**Given instruction**.
Continue the forum thread about removing slides with python-pptx, starting right after its last line.

**Text to read**.
0

I have several .ppt (MS PowerPoint Slides) files to work on. Each of them contains dozens of slides that I want to remove.

For example, for file a.ppt, I need to remove the slides [2, 6, 12, 25] etc.

The library python-pptx does not have direct “deleting” so I am thinking maybe copying the required slides to a new file would be a possible solution.

I could not however find an example and am not sure how to proceed.

Martin Evans
  • 45,791
  • 17
  • 81
  • 97
Mark K
  • 8,767
  • 14
  • 58
  • 118

2 Answers2

1

old solution answered May 29 '16 at 2:23

What I used to make it happen is by a keyboard simulation tool (not really a programming language but also need scripting).

It recognizes the PPT slides I want to remove and multiple choose them, so I can delete them in one go.

Hope it helps someone has the similar need.

updated solution enlightened by Michael Berk in Mar. 2020

Here is a workable example of a PPTX of 5 slides, only to keep the 3rd and 5th ones.

from pptx import Presentation

def dropSlides(slidesToKeep, prs):
    indexesToRemove = [x for x in range(1, len(prs.slides._sldIdLst)+1) if x not in slidesToKeep]

    for i, slide in enumerate(prs.slides):
        id_dict = {slide.id: [i, slide.rId] for i, slide in enumerate(prs.slides._sldIdLst)}

        if i+1 in indexesToRemove:
            slide_id = slide.slide_id

            prs.part.drop_rel(id_dict[slide_id][1])
            del prs.slides._sldIdLst[id_dict[slide_id][0]]

    return prs

newPrs = dropSlides([3,5], Presentation("C:\\Slides 1-5.pptx"))

newPrs.save('c:\\Slides_only_3rd_and_5th_kept.pptx')
Mark K
  • 8,767
  • 14
  • 58
  • 118
1

Here is a function subsets .pptx presentations (not sure if there is a difference for .ppt files). Source

def dropSlides(self, slidesToKeep, prs):
    """Return a new presentation that has the correct slide subset.

**Provided information**.

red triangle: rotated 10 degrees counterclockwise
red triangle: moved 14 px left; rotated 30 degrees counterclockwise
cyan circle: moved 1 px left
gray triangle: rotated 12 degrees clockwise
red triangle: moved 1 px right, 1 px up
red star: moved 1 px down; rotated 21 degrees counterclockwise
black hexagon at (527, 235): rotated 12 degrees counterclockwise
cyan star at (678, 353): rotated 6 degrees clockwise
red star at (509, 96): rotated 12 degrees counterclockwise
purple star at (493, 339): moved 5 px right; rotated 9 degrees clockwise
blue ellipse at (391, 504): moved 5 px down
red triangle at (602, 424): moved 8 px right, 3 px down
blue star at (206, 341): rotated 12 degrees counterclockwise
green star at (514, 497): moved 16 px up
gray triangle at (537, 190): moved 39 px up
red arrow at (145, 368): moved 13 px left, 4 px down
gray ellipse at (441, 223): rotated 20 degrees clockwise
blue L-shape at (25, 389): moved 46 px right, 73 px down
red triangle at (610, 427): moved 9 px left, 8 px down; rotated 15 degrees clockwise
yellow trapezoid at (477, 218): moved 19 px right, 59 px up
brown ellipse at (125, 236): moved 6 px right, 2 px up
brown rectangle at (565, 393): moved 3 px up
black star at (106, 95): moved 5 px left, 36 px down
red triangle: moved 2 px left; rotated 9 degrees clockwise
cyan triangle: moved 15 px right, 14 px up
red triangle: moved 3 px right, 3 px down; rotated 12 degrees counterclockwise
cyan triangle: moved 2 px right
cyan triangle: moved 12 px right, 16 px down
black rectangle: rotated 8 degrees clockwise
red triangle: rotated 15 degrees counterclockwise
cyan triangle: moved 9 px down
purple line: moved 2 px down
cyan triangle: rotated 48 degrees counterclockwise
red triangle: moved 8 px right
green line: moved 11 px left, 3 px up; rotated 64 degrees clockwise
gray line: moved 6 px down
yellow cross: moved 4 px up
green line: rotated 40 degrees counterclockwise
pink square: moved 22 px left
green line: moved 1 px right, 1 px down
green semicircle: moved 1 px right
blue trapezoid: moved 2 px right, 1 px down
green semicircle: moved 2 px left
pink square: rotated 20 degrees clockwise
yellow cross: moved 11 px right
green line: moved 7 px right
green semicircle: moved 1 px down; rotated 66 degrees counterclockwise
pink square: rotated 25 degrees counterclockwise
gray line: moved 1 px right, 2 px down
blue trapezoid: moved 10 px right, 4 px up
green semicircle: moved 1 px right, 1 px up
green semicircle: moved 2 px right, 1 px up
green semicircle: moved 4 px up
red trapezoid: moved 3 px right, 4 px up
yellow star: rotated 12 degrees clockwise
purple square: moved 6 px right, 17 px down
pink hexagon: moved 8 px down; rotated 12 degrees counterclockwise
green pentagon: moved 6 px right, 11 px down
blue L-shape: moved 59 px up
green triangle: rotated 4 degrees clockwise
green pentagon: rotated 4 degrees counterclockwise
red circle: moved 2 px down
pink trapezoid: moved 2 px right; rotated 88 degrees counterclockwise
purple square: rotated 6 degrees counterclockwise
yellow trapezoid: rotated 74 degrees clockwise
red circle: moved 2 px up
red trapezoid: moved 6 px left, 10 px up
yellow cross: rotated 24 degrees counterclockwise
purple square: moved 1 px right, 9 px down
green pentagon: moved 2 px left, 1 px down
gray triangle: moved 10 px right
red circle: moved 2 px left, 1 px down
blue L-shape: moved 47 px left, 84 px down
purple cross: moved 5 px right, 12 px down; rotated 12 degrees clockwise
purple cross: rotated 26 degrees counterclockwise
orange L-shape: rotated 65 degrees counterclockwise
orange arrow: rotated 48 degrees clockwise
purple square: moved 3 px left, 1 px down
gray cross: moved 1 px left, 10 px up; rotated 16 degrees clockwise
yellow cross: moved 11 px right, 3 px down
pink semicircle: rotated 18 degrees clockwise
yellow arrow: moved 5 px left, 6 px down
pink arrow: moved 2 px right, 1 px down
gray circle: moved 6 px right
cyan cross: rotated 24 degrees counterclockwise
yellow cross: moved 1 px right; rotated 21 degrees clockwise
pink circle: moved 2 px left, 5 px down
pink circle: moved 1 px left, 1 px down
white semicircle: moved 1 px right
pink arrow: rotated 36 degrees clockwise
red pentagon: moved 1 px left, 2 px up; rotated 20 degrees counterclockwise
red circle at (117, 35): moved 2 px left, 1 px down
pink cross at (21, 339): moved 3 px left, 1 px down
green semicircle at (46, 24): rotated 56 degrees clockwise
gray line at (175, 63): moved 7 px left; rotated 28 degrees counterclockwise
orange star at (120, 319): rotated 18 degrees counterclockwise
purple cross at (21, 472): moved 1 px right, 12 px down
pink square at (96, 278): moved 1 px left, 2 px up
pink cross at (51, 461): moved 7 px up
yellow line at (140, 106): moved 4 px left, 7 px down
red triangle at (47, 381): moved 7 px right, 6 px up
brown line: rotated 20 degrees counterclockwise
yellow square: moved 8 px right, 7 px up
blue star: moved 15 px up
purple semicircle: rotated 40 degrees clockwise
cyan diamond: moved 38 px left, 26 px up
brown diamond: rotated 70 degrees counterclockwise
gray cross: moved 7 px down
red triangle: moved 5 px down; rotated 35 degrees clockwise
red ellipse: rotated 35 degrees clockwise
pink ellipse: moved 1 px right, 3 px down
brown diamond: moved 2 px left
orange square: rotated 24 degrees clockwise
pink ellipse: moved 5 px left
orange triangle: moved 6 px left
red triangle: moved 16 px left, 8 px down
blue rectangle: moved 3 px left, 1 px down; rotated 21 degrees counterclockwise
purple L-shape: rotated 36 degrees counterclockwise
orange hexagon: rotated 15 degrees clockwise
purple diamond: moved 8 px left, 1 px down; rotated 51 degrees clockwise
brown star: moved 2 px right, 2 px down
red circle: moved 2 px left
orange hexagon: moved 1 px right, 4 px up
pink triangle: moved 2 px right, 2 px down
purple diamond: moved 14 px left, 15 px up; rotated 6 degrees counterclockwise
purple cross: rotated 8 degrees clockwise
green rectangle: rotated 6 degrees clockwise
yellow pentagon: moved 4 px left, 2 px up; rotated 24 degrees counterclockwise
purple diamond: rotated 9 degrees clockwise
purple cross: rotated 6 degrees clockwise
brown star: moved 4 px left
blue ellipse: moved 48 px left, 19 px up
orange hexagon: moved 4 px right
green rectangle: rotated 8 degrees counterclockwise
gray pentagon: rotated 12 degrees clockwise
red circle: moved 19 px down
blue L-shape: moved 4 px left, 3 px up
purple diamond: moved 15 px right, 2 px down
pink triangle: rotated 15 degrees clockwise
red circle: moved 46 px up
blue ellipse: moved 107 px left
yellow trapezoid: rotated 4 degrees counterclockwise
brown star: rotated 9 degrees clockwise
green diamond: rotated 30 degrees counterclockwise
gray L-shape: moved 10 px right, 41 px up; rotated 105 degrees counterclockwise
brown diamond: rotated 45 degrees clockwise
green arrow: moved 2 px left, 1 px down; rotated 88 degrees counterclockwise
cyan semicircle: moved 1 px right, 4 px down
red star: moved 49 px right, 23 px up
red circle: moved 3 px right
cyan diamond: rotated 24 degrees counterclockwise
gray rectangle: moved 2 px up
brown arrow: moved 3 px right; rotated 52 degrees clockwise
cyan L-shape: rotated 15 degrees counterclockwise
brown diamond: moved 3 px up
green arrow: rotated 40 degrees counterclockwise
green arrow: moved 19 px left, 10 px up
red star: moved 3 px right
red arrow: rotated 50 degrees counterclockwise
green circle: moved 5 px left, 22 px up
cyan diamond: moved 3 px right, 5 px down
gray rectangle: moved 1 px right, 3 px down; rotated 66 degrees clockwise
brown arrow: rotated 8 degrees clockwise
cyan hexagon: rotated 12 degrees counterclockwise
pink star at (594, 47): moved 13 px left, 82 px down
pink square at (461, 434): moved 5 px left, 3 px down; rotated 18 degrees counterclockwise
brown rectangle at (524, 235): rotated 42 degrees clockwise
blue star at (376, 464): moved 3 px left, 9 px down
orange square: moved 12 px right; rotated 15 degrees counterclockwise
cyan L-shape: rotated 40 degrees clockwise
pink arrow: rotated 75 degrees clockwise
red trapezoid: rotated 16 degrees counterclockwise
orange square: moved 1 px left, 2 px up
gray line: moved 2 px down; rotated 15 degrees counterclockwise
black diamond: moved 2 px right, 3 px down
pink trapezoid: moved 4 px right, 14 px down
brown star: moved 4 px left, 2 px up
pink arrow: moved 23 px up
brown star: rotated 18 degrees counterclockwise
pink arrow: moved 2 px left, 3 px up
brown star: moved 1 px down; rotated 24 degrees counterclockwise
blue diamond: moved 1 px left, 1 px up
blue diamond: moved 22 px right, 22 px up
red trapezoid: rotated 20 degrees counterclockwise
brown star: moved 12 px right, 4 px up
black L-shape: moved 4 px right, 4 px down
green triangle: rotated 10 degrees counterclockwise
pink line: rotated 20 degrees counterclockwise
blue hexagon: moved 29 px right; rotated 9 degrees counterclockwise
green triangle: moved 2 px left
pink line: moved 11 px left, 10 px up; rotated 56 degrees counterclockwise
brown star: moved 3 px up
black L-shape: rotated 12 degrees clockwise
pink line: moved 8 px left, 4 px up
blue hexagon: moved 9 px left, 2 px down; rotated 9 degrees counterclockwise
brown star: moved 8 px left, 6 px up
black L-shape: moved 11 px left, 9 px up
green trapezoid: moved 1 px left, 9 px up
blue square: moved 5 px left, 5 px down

**The result**.
    Param:
        - slidesToKeep: index of slides to keep from csv (int list)
        - prs: presentation (pptx.presentation)

    Return:
        - presentation with new slide subset

    """

    # get slides to delete
    indexesToRemove = [x for x in range(1, len(prs.slides._sldIdLst)+1) if x not in slidesToKeep]

    # subset report
    for i, slide in enumerate(prs.slides):
        # create slide dict
        id_dict = {slide.id: [i, slide.rId] for i, slide in enumerate(prs.slides._sldIdLst)}

        # iterate thorugh indexes
        if i+1 in indexesToRemove:
            # get slide id
            slide_id = slide.slide_id

            # remove slide
            prs.part.drop_rel(id_dict[slide_id][1])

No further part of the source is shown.